Elixir is prepared to deal with LLM problems that other people are still trying to solve, McCord said, such as caching temporarily and garbage collection.
“There’s all these problems that other folks will necessarily need to solve with agents … that are just not problems for us. It’s not even in our consciousness,” he said. “We just write the trivial thing and it just works.”
The problem is, LLMs are trained on the internet and the majority of code on the internet is JavaScript. So LLMs tend to write apps in JavaScript. That’s led to the negative opinion in the Elixir community that Elixir will be left behind; he warned against that. Instead, he said, the view should be that anyone can now use Elixir or Phoenix with the support of an LLM.
He pointed to the Elixir ecosystem’s unified tooling. That gives Elixir a major advantage in the age of AI, especially when compared to fragmented ecosystems like JavaScript. Elixir is about being developer-first, he noted, but that also makes it good for LLMs.
“Other than Go, we’re probably one of the few platforms that have this non-fragmented, cohesive experience because we have Mix, your build tool,” he said. “All the new features of Phoenix, we’re always thinking about how do we best serve the LLM. But by best serving an LLM, we’re actually serving the developer who’s using these tools that are large language models.”
The community’s focus should be on providing everyone with the best experience with an LLM. To do that, Elixir has introduced Tideway Web, a specialized AI-powered coding agent designed for full-stack development in the Ruby on Rails and Phoenix/Elixir ecosystems.
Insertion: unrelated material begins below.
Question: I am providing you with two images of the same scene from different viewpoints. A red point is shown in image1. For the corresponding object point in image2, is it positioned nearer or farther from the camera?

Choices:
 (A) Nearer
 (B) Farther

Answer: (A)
It runs in the browser, he said, and can be used for vibe coding.
There’s also Phoenix.New, a remote AI runtime for Phoenix that offers a low-code application option.
“Someone that’s not a programmer can just come in and ask for an app and they can they have a editor in the browser, but they don’t actually need to know what they’re doing and they can actually get into Phoenix,” he said. “They can have a working app that they can try and run and then clone on the computer.”
Elixir’s cohesive tooling and language design, McCord argued, make it the perfect platform for agentic AI: “The whole idea is giving someone the best experience they have with these coding agents.”